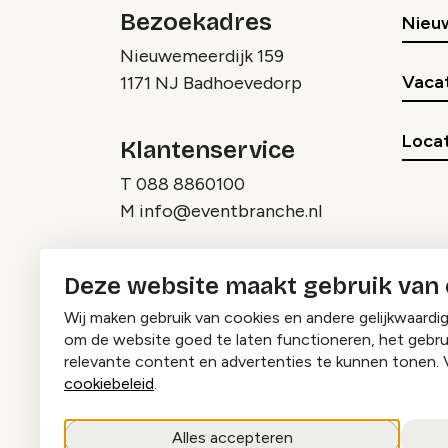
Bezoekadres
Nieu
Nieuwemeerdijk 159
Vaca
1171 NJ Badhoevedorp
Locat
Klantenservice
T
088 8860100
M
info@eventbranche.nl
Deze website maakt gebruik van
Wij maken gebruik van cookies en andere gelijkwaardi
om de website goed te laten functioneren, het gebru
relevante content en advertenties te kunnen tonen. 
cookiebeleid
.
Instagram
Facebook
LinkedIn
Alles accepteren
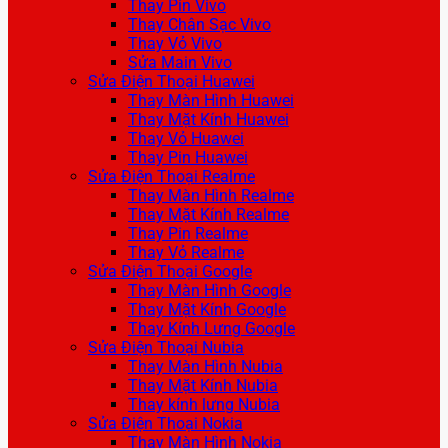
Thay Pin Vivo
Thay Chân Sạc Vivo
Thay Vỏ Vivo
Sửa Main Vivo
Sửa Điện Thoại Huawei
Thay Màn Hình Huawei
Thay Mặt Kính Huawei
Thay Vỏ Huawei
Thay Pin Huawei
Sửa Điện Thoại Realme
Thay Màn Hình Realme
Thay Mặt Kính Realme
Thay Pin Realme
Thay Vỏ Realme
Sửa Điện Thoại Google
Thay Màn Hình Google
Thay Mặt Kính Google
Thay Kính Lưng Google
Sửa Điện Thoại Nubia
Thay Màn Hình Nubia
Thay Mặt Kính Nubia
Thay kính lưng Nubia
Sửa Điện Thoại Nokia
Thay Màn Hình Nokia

---

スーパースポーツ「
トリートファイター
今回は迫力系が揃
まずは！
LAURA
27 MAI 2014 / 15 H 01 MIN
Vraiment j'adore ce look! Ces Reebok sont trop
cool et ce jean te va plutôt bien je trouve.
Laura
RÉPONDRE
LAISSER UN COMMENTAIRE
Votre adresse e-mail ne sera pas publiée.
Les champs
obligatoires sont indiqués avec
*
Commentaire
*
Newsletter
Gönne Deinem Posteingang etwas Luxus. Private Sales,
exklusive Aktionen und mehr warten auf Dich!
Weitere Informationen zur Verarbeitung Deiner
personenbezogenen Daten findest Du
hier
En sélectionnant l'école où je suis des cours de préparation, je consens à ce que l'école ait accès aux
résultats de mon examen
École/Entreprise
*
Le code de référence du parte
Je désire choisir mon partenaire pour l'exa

---

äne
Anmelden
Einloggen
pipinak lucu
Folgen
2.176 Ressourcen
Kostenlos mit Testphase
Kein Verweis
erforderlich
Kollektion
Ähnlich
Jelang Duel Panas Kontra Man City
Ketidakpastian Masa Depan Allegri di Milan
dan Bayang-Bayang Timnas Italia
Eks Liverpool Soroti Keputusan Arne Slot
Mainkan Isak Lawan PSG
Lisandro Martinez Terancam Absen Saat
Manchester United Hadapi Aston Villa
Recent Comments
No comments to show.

---

# Task to complete
From the listing above, output exactly the run of lines that starts with the line containing "personenbezogenen Daten findest Du" and ends with the line containing "Je désire choisir mon partenaire pour l'exa".

# Response area
personenbezogenen Daten findest Du
hier
En sélectionnant l'école où je suis des cours de préparation, je consens à ce que l'école ait accès aux
résultats de mon examen
École/Entreprise
*
Le code de référence du parte
Je désire choisir mon partenaire pour l'exa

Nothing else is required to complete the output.